= Beginning of Section =

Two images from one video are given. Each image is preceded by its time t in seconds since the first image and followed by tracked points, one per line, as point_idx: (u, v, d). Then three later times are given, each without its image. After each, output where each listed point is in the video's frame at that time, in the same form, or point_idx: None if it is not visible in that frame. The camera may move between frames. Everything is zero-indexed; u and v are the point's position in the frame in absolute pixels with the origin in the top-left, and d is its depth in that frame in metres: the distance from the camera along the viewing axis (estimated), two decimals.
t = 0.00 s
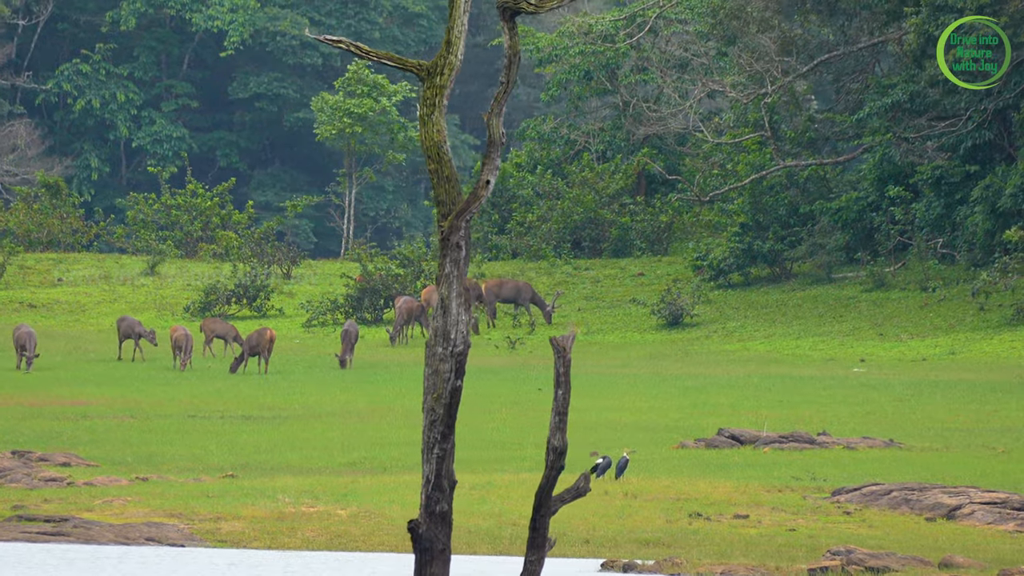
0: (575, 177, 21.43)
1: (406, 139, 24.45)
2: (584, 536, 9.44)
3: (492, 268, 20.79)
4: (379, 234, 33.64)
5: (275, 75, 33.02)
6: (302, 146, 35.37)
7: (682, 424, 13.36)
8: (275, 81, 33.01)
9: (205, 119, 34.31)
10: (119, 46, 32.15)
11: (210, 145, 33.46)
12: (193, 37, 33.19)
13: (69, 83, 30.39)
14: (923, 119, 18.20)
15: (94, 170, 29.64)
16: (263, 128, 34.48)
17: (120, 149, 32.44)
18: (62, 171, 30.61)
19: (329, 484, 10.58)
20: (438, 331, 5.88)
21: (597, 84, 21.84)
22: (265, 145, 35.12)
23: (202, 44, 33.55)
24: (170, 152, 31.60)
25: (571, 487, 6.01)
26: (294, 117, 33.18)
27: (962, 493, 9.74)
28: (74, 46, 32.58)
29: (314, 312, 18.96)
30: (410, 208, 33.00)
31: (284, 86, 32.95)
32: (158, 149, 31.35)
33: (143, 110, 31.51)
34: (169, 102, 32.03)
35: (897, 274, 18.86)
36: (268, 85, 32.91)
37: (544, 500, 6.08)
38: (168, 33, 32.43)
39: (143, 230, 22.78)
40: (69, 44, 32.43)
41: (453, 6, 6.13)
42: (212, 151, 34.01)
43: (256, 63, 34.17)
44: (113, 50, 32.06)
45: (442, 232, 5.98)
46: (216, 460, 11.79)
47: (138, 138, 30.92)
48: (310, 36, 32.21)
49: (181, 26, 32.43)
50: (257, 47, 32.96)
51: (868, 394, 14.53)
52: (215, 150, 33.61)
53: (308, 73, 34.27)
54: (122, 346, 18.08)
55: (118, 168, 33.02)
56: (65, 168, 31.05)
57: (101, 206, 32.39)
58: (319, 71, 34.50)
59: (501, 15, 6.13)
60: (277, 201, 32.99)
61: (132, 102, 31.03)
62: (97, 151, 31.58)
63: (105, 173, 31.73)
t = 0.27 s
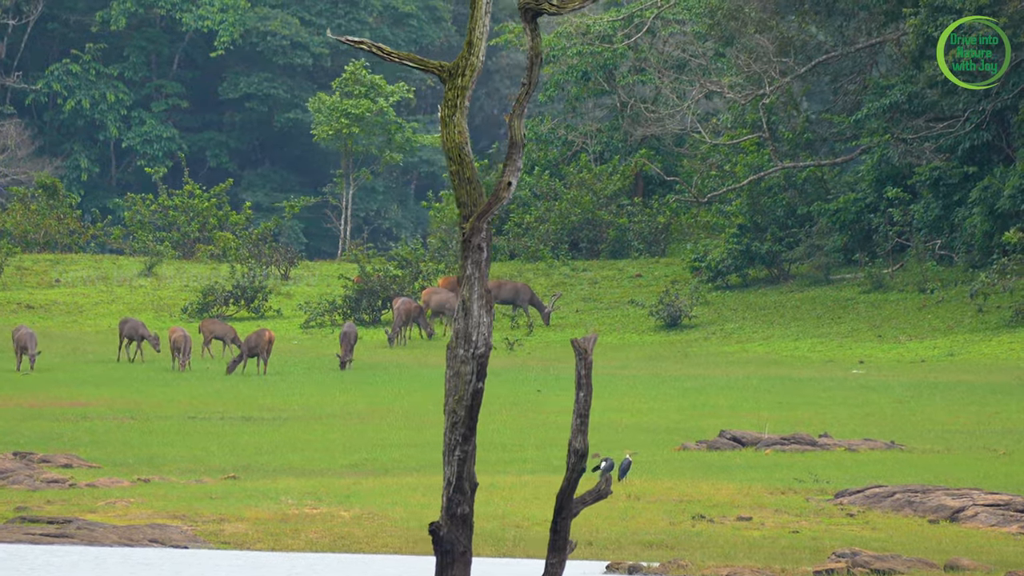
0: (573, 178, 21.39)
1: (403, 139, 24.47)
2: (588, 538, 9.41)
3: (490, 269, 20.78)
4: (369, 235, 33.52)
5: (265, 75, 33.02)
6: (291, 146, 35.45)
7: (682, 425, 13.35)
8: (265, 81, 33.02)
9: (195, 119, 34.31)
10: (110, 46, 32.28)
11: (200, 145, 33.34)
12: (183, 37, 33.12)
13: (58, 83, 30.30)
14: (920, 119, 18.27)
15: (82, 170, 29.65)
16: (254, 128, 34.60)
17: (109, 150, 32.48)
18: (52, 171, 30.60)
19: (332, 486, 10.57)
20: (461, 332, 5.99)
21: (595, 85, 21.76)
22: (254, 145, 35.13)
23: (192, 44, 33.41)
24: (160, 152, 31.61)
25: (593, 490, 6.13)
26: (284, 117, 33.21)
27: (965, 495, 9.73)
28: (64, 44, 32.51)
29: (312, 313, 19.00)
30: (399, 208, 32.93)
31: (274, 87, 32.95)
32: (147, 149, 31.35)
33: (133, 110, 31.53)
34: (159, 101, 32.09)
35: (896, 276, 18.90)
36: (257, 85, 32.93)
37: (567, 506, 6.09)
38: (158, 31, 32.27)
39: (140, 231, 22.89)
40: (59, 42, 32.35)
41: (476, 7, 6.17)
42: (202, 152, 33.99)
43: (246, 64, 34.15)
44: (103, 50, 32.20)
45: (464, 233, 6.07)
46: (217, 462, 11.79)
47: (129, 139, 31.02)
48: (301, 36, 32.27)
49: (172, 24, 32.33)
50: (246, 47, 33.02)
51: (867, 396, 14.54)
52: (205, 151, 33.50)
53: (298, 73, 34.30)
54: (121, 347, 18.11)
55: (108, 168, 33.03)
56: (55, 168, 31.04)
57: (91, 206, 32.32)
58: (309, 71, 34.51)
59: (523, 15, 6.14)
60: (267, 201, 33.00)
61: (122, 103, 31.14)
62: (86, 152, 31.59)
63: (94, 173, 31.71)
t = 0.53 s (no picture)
0: (573, 177, 21.38)
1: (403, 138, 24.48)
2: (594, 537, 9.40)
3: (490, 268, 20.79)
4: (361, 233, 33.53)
5: (258, 73, 33.04)
6: (283, 143, 35.52)
7: (685, 424, 13.34)
8: (257, 80, 33.02)
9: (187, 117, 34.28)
10: (103, 44, 32.30)
11: (193, 143, 33.27)
12: (175, 35, 33.02)
13: (52, 81, 30.27)
14: (921, 119, 18.32)
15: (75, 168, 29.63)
16: (247, 126, 34.78)
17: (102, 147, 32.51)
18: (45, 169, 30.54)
19: (338, 485, 10.57)
20: (483, 332, 6.06)
21: (595, 83, 21.76)
22: (247, 143, 35.15)
23: (185, 42, 33.34)
24: (153, 150, 31.55)
25: (616, 489, 6.23)
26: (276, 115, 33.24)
27: (971, 494, 9.74)
28: (57, 43, 32.60)
29: (312, 312, 18.98)
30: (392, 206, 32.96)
31: (266, 85, 32.95)
32: (139, 147, 31.30)
33: (126, 109, 31.49)
34: (152, 100, 32.01)
35: (896, 275, 18.94)
36: (250, 83, 32.93)
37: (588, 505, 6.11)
38: (151, 29, 32.22)
39: (140, 229, 22.92)
40: (53, 41, 32.45)
41: (499, 7, 6.20)
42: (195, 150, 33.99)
43: (238, 61, 34.16)
44: (96, 48, 32.23)
45: (488, 231, 6.11)
46: (221, 460, 11.79)
47: (121, 138, 31.00)
48: (293, 33, 32.25)
49: (165, 21, 32.24)
50: (239, 45, 33.05)
51: (870, 395, 14.55)
52: (197, 149, 33.41)
53: (291, 71, 34.31)
54: (121, 346, 18.10)
55: (101, 167, 32.95)
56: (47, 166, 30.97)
57: (83, 205, 32.14)
58: (301, 69, 34.51)
59: (546, 16, 6.20)
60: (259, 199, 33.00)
61: (115, 101, 31.08)
62: (78, 150, 31.50)
63: (87, 171, 31.67)
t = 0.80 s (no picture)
0: (576, 175, 21.46)
1: (404, 134, 24.48)
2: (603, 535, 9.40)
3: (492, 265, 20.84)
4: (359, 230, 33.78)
5: (253, 70, 32.92)
6: (278, 141, 35.38)
7: (691, 422, 13.33)
8: (253, 77, 32.86)
9: (181, 113, 34.48)
10: (97, 41, 32.26)
11: (188, 140, 33.25)
12: (171, 33, 33.21)
13: (47, 78, 30.16)
14: (925, 116, 18.22)
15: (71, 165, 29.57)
16: (242, 124, 34.50)
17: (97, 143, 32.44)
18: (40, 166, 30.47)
19: (346, 483, 10.57)
20: (510, 330, 5.93)
21: (597, 80, 21.76)
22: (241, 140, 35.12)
23: (179, 39, 33.52)
24: (148, 147, 31.47)
25: (642, 486, 5.97)
26: (271, 112, 33.11)
27: (979, 492, 9.75)
28: (52, 39, 32.29)
29: (314, 309, 18.92)
30: (386, 204, 33.00)
31: (262, 82, 32.76)
32: (134, 144, 31.24)
33: (121, 105, 31.43)
34: (146, 98, 32.11)
35: (898, 273, 18.96)
36: (245, 80, 32.84)
37: (614, 505, 5.95)
38: (145, 26, 32.23)
39: (141, 226, 22.95)
40: (47, 37, 32.14)
41: (525, 4, 6.03)
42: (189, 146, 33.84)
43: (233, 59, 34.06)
44: (91, 45, 32.19)
45: (514, 229, 5.96)
46: (227, 458, 11.78)
47: (116, 135, 31.02)
48: (289, 30, 32.07)
49: (159, 18, 32.23)
50: (234, 42, 32.89)
51: (874, 393, 14.54)
52: (192, 146, 33.31)
53: (286, 69, 34.14)
54: (124, 343, 18.09)
55: (96, 163, 32.91)
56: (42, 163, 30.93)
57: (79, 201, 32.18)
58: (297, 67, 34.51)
59: (573, 14, 6.11)
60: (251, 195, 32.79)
61: (110, 98, 31.06)
62: (74, 146, 31.59)
63: (83, 169, 31.55)
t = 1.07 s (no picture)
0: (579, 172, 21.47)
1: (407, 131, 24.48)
2: (612, 532, 9.41)
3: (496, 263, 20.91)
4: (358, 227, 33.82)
5: (249, 68, 32.88)
6: (274, 138, 35.32)
7: (697, 420, 13.33)
8: (248, 74, 32.86)
9: (177, 110, 34.39)
10: (93, 38, 32.25)
11: (183, 138, 33.21)
12: (166, 30, 32.85)
13: (43, 75, 30.30)
14: (928, 113, 18.26)
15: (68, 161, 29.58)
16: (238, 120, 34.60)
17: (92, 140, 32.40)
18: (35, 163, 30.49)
19: (355, 480, 10.56)
20: (536, 328, 5.78)
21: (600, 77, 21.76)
22: (236, 137, 35.15)
23: (176, 37, 33.28)
24: (143, 144, 31.55)
25: (668, 485, 5.93)
26: (267, 110, 32.98)
27: (988, 490, 9.76)
28: (47, 37, 32.62)
29: (318, 306, 18.88)
30: (381, 200, 33.00)
31: (257, 79, 32.73)
32: (130, 141, 31.30)
33: (116, 102, 31.48)
34: (141, 94, 32.12)
35: (902, 271, 19.01)
36: (240, 77, 32.74)
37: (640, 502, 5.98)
38: (141, 23, 32.29)
39: (144, 223, 22.98)
40: (43, 35, 32.45)
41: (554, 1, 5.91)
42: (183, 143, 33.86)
43: (229, 56, 33.91)
44: (87, 42, 32.18)
45: (541, 227, 5.83)
46: (234, 455, 11.78)
47: (112, 131, 31.02)
48: (285, 27, 32.01)
49: (155, 16, 32.11)
50: (229, 40, 32.64)
51: (879, 390, 14.56)
52: (187, 143, 33.34)
53: (281, 66, 34.03)
54: (127, 340, 18.11)
55: (91, 160, 32.88)
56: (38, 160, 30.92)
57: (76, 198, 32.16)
58: (292, 63, 34.23)
59: (601, 12, 5.97)
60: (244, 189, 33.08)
61: (105, 95, 31.05)
62: (69, 142, 31.72)
63: (77, 165, 31.64)
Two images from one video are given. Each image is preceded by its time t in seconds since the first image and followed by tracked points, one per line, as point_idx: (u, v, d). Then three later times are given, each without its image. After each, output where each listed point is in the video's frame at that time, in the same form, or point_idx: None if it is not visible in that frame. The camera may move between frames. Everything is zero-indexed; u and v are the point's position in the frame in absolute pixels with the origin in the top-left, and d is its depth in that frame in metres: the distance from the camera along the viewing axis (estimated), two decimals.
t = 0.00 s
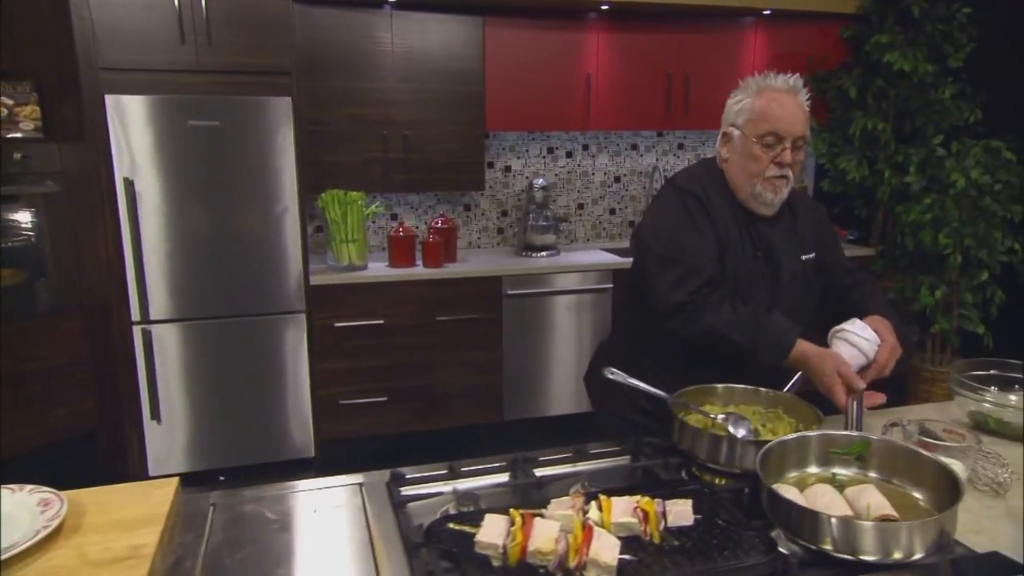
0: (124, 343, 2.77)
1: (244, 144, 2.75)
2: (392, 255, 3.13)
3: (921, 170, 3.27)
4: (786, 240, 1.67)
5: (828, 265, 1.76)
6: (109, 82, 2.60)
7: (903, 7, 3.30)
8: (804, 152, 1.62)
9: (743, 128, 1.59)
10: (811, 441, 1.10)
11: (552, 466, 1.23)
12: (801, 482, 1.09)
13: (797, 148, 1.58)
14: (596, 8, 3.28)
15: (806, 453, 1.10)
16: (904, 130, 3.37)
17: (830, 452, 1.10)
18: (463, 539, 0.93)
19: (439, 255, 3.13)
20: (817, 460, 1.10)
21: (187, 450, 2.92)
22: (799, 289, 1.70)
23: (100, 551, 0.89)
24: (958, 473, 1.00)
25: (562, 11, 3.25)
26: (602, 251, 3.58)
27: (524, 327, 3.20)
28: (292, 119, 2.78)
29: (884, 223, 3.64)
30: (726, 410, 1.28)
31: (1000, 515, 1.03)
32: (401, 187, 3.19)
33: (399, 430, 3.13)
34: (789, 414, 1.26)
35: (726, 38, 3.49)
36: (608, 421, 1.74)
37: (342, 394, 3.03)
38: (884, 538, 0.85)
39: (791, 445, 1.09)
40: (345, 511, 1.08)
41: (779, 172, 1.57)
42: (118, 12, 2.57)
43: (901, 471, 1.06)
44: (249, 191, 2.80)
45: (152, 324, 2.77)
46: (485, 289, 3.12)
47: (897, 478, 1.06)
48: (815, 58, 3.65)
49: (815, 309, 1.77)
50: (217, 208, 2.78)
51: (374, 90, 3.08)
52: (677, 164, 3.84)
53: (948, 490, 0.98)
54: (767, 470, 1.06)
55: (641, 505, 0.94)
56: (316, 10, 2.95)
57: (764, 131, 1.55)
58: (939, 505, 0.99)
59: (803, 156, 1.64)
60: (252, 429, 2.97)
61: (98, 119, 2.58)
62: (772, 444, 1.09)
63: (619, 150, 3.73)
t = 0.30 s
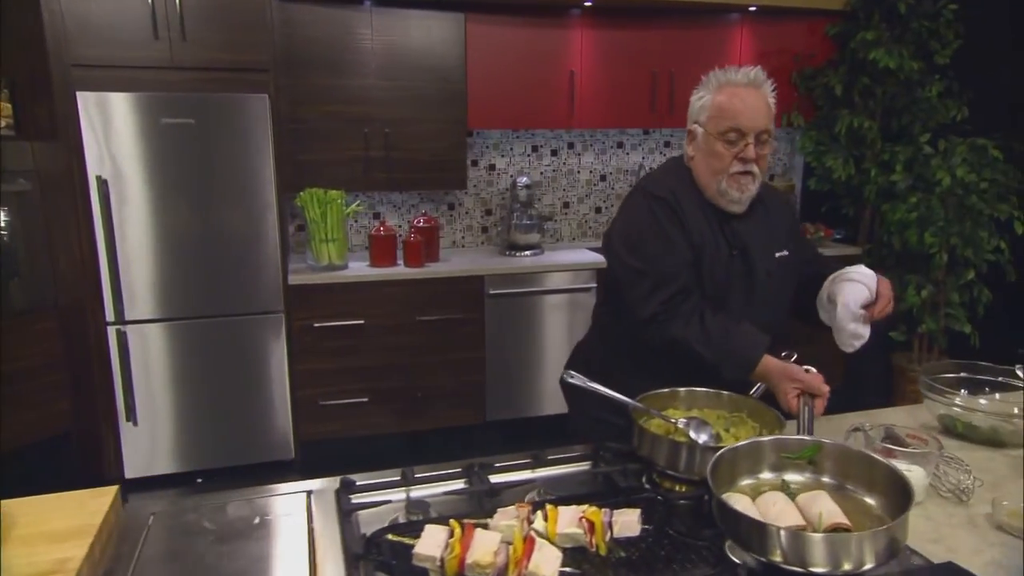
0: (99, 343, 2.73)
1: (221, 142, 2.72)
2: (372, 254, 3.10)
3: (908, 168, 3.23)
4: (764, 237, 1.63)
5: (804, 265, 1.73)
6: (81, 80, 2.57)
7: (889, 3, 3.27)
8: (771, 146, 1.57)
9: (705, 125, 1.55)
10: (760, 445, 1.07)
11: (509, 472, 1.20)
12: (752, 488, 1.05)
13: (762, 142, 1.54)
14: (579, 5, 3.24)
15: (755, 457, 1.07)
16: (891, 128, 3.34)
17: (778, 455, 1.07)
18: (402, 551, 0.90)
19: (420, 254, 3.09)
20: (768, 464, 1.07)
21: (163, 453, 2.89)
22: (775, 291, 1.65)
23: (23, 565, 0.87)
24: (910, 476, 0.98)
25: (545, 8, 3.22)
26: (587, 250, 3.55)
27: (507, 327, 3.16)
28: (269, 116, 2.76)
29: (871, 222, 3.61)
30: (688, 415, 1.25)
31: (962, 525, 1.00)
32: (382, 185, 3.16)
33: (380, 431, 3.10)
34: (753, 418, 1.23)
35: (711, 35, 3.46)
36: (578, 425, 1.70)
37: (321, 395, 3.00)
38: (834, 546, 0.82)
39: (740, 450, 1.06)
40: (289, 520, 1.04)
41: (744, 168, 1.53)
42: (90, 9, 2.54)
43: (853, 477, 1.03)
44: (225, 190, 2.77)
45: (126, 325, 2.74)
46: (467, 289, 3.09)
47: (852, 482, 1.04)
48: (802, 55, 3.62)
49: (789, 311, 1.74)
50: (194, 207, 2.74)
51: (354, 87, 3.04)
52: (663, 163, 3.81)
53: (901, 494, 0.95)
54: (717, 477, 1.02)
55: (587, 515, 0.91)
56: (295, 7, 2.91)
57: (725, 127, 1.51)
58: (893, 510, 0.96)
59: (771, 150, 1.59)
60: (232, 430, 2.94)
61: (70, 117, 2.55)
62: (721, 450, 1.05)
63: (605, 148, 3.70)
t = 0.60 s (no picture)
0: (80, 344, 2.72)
1: (203, 142, 2.71)
2: (358, 254, 3.07)
3: (899, 168, 3.19)
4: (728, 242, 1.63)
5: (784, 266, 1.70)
6: (59, 78, 2.55)
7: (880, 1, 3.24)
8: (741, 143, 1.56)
9: (672, 123, 1.54)
10: (740, 441, 1.04)
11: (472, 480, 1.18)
12: (733, 484, 1.04)
13: (731, 139, 1.53)
14: (567, 3, 3.21)
15: (736, 453, 1.05)
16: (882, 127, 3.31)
17: (758, 451, 1.05)
18: (348, 564, 0.87)
19: (406, 254, 3.06)
20: (747, 461, 1.05)
21: (145, 455, 2.87)
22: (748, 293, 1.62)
23: None
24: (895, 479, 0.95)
25: (532, 5, 3.19)
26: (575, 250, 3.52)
27: (494, 328, 3.14)
28: (251, 116, 2.75)
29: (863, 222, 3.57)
30: (657, 421, 1.22)
31: (929, 535, 0.97)
32: (368, 185, 3.13)
33: (365, 433, 3.08)
34: (722, 424, 1.20)
35: (701, 33, 3.44)
36: (553, 429, 1.68)
37: (305, 396, 2.98)
38: (812, 552, 0.80)
39: (721, 446, 1.03)
40: (240, 529, 1.01)
41: (712, 166, 1.52)
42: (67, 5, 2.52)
43: (841, 480, 1.00)
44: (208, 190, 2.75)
45: (107, 326, 2.73)
46: (453, 290, 3.06)
47: (835, 482, 1.02)
48: (793, 54, 3.58)
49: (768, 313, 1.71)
50: (176, 207, 2.73)
51: (338, 86, 3.01)
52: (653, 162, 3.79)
53: (885, 496, 0.93)
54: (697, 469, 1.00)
55: (540, 526, 0.88)
56: (278, 5, 2.88)
57: (692, 125, 1.50)
58: (875, 511, 0.94)
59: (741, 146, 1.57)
60: (214, 432, 2.93)
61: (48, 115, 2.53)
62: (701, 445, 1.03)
63: (595, 147, 3.67)
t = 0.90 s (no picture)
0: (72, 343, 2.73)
1: (196, 141, 2.70)
2: (353, 255, 3.05)
3: (902, 168, 3.14)
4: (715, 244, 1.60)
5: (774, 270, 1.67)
6: (52, 79, 2.56)
7: None
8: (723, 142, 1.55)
9: (653, 120, 1.53)
10: (718, 380, 1.01)
11: (447, 487, 1.15)
12: (722, 424, 1.00)
13: (711, 137, 1.52)
14: (565, 2, 3.19)
15: (716, 394, 1.01)
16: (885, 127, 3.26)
17: (739, 387, 1.01)
18: None
19: (402, 254, 3.04)
20: (731, 401, 1.02)
21: (138, 456, 2.87)
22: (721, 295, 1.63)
23: None
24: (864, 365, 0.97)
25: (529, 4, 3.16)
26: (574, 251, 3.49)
27: (490, 329, 3.12)
28: (244, 115, 2.74)
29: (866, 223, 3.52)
30: (635, 427, 1.19)
31: (910, 549, 0.94)
32: (364, 186, 3.11)
33: (360, 435, 3.06)
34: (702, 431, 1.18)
35: (700, 33, 3.40)
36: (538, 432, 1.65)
37: (299, 397, 2.96)
38: (839, 439, 0.79)
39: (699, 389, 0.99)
40: (202, 538, 1.00)
41: (691, 162, 1.51)
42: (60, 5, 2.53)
43: (824, 392, 0.99)
44: (202, 190, 2.75)
45: (100, 327, 2.72)
46: (448, 291, 3.03)
47: (817, 395, 1.00)
48: (795, 54, 3.54)
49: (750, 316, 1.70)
50: (169, 207, 2.72)
51: (334, 85, 2.99)
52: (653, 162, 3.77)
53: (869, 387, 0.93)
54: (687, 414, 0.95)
55: (502, 538, 0.86)
56: (273, 5, 2.87)
57: (671, 119, 1.49)
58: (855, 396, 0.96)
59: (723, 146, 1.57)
60: (207, 433, 2.92)
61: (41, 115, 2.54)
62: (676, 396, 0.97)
63: (594, 147, 3.64)
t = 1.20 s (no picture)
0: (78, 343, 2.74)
1: (201, 142, 2.70)
2: (358, 257, 3.04)
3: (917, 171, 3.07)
4: (698, 252, 1.63)
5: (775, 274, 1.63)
6: (58, 80, 2.58)
7: None
8: (721, 147, 1.55)
9: (651, 120, 1.56)
10: (610, 320, 1.16)
11: (430, 496, 1.13)
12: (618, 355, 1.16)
13: (705, 144, 1.53)
14: (572, 2, 3.16)
15: (609, 331, 1.16)
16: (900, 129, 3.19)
17: (631, 324, 1.16)
18: None
19: (407, 256, 3.02)
20: (625, 334, 1.16)
21: (142, 456, 2.88)
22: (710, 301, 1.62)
23: None
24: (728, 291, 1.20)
25: (537, 5, 3.14)
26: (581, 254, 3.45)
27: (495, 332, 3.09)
28: (249, 116, 2.74)
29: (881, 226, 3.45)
30: (623, 437, 1.16)
31: (902, 567, 0.90)
32: (369, 187, 3.10)
33: (364, 437, 3.05)
34: (691, 441, 1.14)
35: (711, 33, 3.36)
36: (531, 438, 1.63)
37: (302, 400, 2.95)
38: (708, 348, 1.09)
39: (589, 326, 1.15)
40: (173, 545, 0.99)
41: (679, 170, 1.54)
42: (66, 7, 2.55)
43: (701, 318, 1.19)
44: (205, 191, 2.75)
45: (105, 327, 2.73)
46: (452, 293, 3.01)
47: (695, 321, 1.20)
48: (808, 54, 3.48)
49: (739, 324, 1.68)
50: (174, 208, 2.73)
51: (340, 87, 2.98)
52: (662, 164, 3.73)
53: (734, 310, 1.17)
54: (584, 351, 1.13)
55: (471, 552, 0.84)
56: (279, 6, 2.86)
57: (660, 127, 1.52)
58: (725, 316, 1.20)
59: (723, 149, 1.56)
60: (212, 434, 2.92)
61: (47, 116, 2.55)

= End of Section =

Required work:
Write out again, exactly, the lines from the start of the listing up to the line containing "60: (277, 201, 32.99)", with both ends and without pictures.

Response for this exercise:
Two images from one video are given. Each image is preceded by its time t in seconds since the first image and followed by tracked points, one per line, as point_idx: (u, v, d). Then three later times are given, each without its image. After each, output where each listed point is in the video's frame at that time, in the same form, or point_idx: None if it is not visible in that frame. The camera may move between frames. Everything is zero-indexed; u and v are the point's position in the frame in absolute pixels with the origin in the top-left, and d is its depth in that frame in metres: the distance from the camera along the viewing axis (estimated), two decimals.
t = 0.00 s
0: (575, 177, 21.43)
1: (406, 139, 24.45)
2: (584, 536, 9.44)
3: (492, 268, 20.79)
4: (379, 234, 33.64)
5: (275, 75, 33.02)
6: (302, 146, 35.37)
7: (682, 424, 13.36)
8: (275, 81, 33.01)
9: (205, 119, 34.31)
10: (119, 46, 32.15)
11: (210, 145, 33.46)
12: (193, 37, 33.19)
13: (69, 83, 30.39)
14: (923, 119, 18.20)
15: (94, 170, 29.64)
16: (263, 128, 34.48)
17: (120, 149, 32.44)
18: (62, 171, 30.61)
19: (329, 484, 10.58)
20: (438, 331, 5.88)
21: (597, 84, 21.84)
22: (265, 145, 35.12)
23: (202, 44, 33.55)
24: (170, 152, 31.60)
25: (571, 487, 6.01)
26: (294, 117, 33.18)
27: (962, 493, 9.74)
28: (74, 46, 32.58)
29: (314, 312, 18.96)
30: (410, 208, 33.00)
31: (284, 86, 32.95)
32: (158, 149, 31.35)
33: (143, 110, 31.51)
34: (169, 102, 32.03)
35: (897, 274, 18.86)
36: (268, 85, 32.91)
37: (544, 500, 6.08)
38: (168, 33, 32.43)
39: (143, 230, 22.78)
40: (69, 44, 32.43)
41: (453, 6, 6.13)
42: (212, 151, 34.01)
43: (256, 63, 34.17)
44: (113, 50, 32.06)
45: (442, 232, 5.98)
46: (216, 460, 11.79)
47: (138, 138, 30.92)
48: (310, 36, 32.21)
49: (181, 26, 32.43)
50: (257, 47, 32.96)
51: (868, 394, 14.53)
52: (215, 150, 33.61)
53: (308, 73, 34.27)
54: (122, 346, 18.08)
55: (118, 168, 33.02)
56: (65, 168, 31.05)
57: (101, 206, 32.39)
58: (319, 71, 34.50)
59: (501, 15, 6.13)
60: (277, 201, 32.99)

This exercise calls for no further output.